**WORK REQUEST**
Do these three statements agree with the scan report below? For each, answer yes or no and quote the words that decide it. 1. The verdict was given with high confidence. 2. The report provides a homepage or source for the skill. 3. The skill processes video files only on the user's own machine.

[Opening TEXT section]

Skillv1.0.0

ClawScan security

Movie Maker Com Free Download · ClawHub's context-aware review of the artifact, metadata, and declared behavior.

Scanner verdict

BenignApr 16, 2026, 4:51 PM

Verdict: benign
Confidence: high
Model: gpt-5-mini
Summary: The skill's requested data, API calls, and runtime instructions are consistent with a cloud video-editing tool and do not demand unrelated credentials or risky installs, but you should be aware it uploads your videos to an external service and performs some local path checks for attribution.
Guidance: This skill appears internally coherent for a cloud-based video editor: it needs a NEMO_TOKEN (or it will obtain an anonymous token from the declared API) and will upload your video files to mega-api-prod.nemovideo.ai for processing. Before installing/using: 1) Confirm you trust the remote service (no homepage/source is provided here). 2) Understand that any video you upload will be sent to that external server — avoid uploading sensitive or private footage. 3) Prefer creating a scoped anonymous or service token rather than putting broader secrets in your environment. 4) Note the skill may check a few local paths to set attribution headers; if you’re uncomfortable with filesystem checks, ask the author to remove or limit that behavior. 5) The registry/frontmatter mismatch about config paths is minor but worth clarifying with the publisher. If you want stronger assurance, request the service's privacy/security docs or a published source/homepage before use.

[Closing TEXT section]
[Opening DATA FOR REVIEW section]

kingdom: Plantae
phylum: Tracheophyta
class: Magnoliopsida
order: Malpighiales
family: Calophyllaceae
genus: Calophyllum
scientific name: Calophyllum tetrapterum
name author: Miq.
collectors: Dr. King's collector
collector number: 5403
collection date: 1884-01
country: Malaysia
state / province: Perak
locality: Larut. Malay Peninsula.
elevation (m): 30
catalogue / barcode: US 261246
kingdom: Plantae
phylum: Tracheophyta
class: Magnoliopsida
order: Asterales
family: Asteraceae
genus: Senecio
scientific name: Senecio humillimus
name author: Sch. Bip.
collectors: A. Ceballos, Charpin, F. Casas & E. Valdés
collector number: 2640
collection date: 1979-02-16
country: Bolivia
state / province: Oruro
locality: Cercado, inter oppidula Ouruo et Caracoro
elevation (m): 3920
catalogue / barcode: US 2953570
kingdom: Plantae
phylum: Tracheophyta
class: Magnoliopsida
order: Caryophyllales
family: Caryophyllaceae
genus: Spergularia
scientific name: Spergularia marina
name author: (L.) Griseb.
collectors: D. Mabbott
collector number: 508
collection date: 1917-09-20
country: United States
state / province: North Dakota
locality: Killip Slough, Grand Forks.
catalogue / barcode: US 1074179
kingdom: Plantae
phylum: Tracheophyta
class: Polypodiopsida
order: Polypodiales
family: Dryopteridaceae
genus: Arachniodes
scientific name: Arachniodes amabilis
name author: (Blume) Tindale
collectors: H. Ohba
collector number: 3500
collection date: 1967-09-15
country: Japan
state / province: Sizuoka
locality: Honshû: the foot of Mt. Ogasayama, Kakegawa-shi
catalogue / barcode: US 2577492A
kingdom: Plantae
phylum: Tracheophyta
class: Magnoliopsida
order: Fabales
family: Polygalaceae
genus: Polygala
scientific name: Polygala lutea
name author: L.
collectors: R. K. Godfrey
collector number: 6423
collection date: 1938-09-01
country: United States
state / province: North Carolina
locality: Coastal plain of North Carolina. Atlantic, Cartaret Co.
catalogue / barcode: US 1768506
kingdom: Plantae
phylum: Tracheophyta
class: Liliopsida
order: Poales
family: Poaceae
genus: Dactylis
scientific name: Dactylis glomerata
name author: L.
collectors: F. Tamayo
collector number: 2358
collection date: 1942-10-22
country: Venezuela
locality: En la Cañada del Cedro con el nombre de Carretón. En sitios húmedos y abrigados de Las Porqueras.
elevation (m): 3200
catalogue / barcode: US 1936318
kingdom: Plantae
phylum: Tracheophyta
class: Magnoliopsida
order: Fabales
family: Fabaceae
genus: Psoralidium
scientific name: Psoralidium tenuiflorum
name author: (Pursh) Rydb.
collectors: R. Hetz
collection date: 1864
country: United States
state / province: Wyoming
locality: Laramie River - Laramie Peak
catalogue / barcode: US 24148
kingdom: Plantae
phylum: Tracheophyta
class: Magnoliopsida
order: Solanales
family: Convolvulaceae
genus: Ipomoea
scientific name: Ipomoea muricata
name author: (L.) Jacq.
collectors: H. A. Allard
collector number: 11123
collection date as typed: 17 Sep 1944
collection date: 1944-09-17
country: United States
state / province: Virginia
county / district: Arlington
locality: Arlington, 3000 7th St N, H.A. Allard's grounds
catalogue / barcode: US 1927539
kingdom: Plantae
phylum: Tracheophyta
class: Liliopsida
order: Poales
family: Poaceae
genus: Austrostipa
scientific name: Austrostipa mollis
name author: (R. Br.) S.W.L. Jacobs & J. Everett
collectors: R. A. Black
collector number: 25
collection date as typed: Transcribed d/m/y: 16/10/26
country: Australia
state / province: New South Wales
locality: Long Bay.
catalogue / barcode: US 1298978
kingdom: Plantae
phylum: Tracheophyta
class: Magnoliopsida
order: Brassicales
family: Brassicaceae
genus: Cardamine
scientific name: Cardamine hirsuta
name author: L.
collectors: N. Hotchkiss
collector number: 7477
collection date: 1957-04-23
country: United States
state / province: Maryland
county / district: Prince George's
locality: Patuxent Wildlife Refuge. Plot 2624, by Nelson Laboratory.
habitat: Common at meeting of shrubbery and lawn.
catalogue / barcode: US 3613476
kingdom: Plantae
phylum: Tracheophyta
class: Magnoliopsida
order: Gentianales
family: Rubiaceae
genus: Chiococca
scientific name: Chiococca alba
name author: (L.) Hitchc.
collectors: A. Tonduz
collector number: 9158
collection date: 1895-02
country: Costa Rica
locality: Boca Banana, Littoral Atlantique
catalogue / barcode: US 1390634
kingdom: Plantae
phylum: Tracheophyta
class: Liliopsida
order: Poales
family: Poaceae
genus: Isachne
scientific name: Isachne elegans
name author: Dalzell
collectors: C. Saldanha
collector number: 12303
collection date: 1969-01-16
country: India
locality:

[Closing DATA FOR REVIEW section]

**RESPONSE TO THE EXERCISE**
1. Yes: "Confidence: high"
2. No: "no homepage/source is provided here"
3. No: "will upload your video files to mega-api-prod.nemovideo.ai for processing"